How to Motivate Your Staff
You can’t be a leader without followers so you have to understand how to motivate people to buy into your agenda. Motivation is what makes employees act in certain ways so how can you achieve this? Understanding people’s motives – their reasons for doing something is the key to becoming a good leader.
One of the main theories relating to motivation is Maslow’s Hierarchy of Needs. People have needs. A need is a lack of something- something we want. This produces the drive and desire which motivates us to satisfy that need. Satisfying this need, or getting the thing we want or lack is the goal.

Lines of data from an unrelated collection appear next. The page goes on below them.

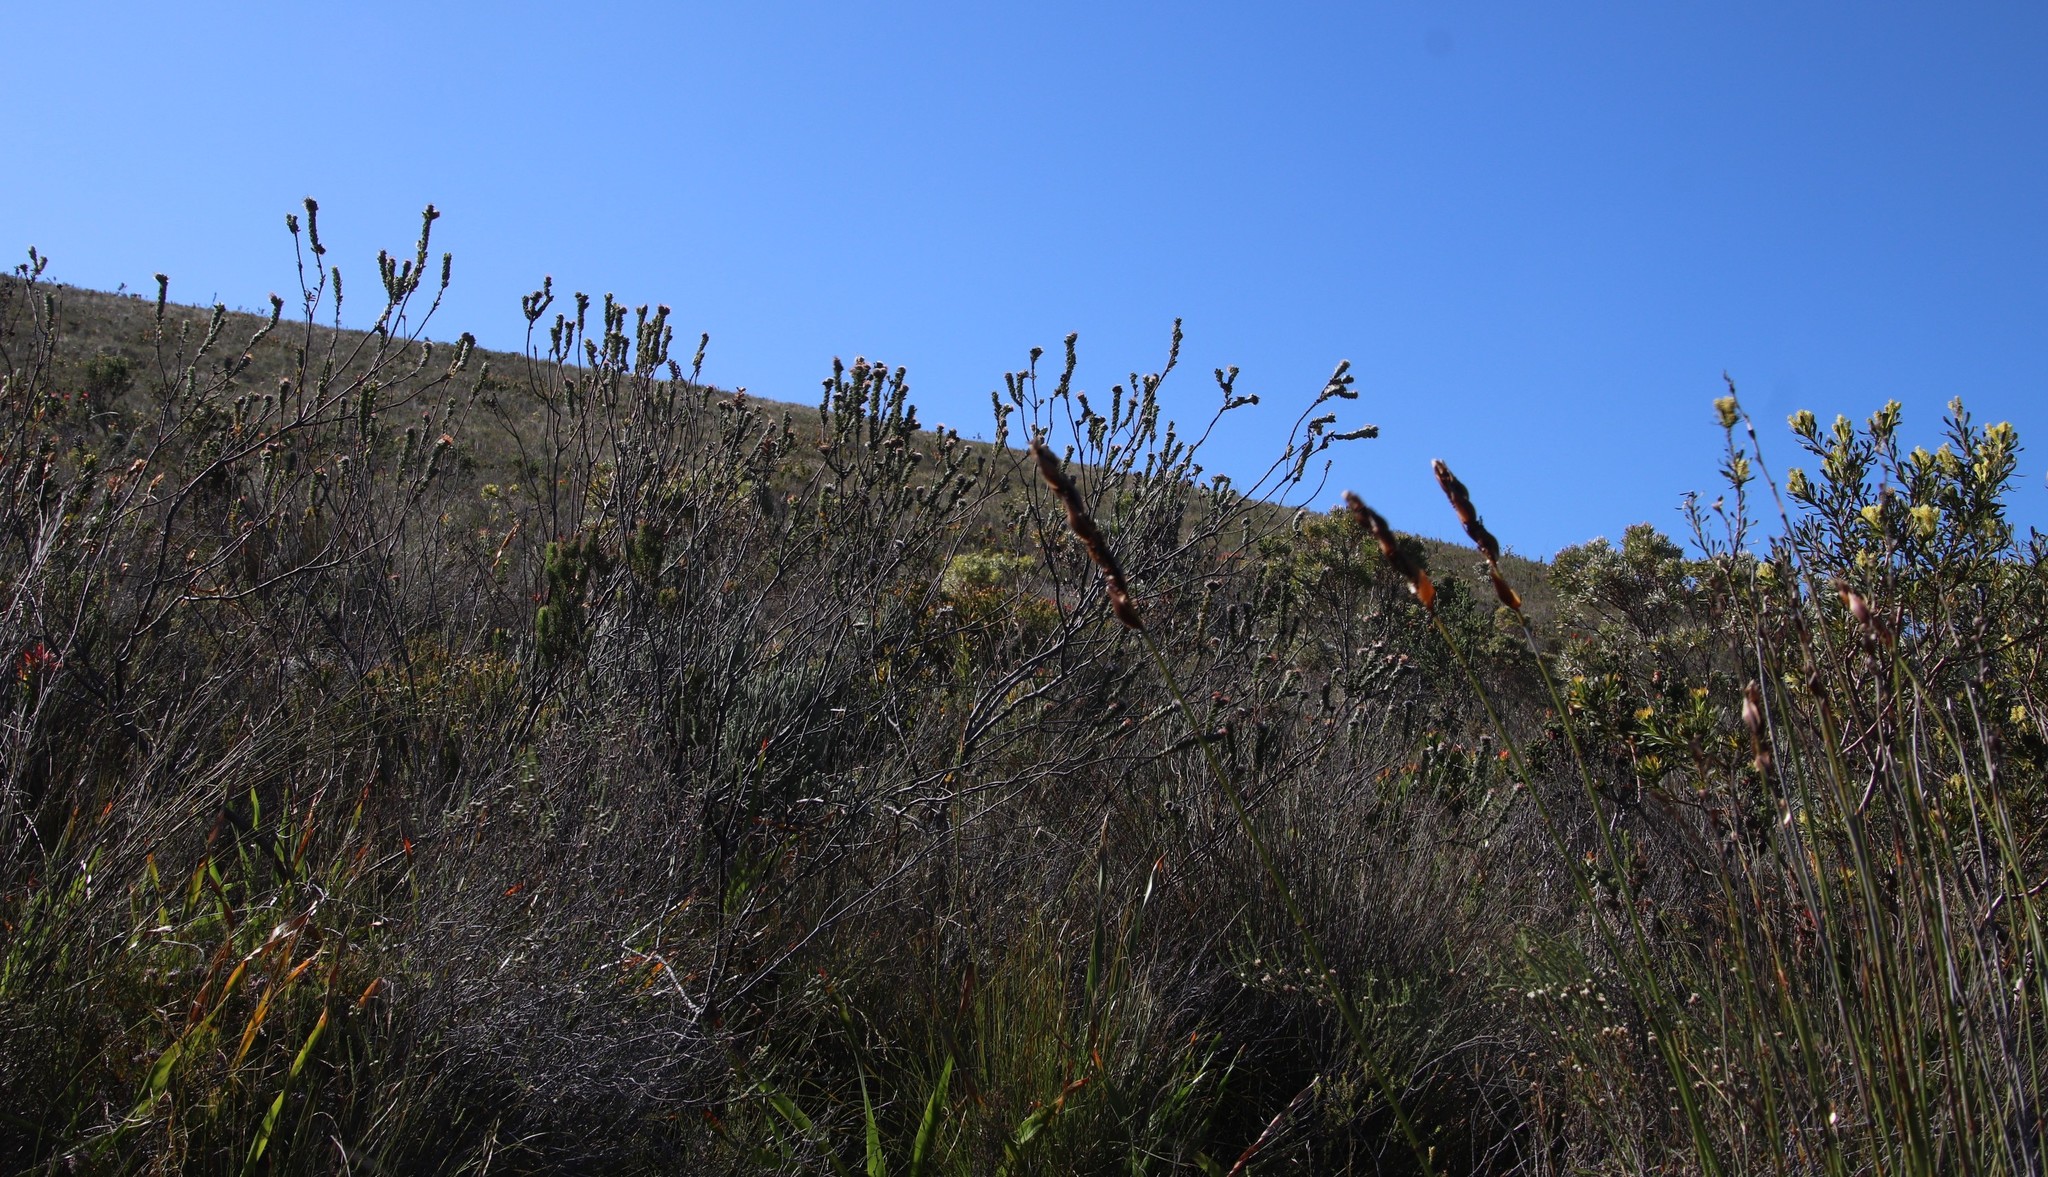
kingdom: Plantae
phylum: Tracheophyta
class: Magnoliopsida
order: Proteales
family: Proteaceae
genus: Leucospermum
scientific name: Leucospermum truncatulum
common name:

Maslow’s theory of motivation is called the “hierarchy of needs”. Maslow believes that people have five main needs in the following order of importance:-
- Physiological Needs –
i) the need to eat
ii) the need to drink
iii) the need to work
iv) the need to sleep
v) the need to reproduce
- Safety Needs –
i) the need for shelter
ii) the need to fell secure
- Belonging Needs –
i) the need to feel part of a group
ii) the need for acceptance
- Self-Esteem Needs –
i) the need to feel good about themselves
ii) the need to be recognised for their achievement
- Self-Realisation Needs –
i) the need for personal fulfilment
ii) the need to grow and develop
Maslow believes that people would not move on down this list to be motivated by the next set of needs until the previous set(s) had been satisfied. There are other theories in a similar vein to Maslow. Another theory by Alderfer categorised these needs into three categories:-
- existence needs
- relatedness needs
- growth needs
Leaders and managers need to have this level of understanding if they are to be in a position to motivate their staff. However to be a good leader and manager you need to recognise that people are different. To display the traits of a good leader you need to recognise that some people come to work to earn money (existence needs) and have no desire either to get on with others (relatedness needs), or earn promotion (growth needs). Others work to meet people and have a personal challenge and sense of achievement ( relatedness needs). Others work to gain experience to get promotion (growth needs). For others it maybe a combination of these.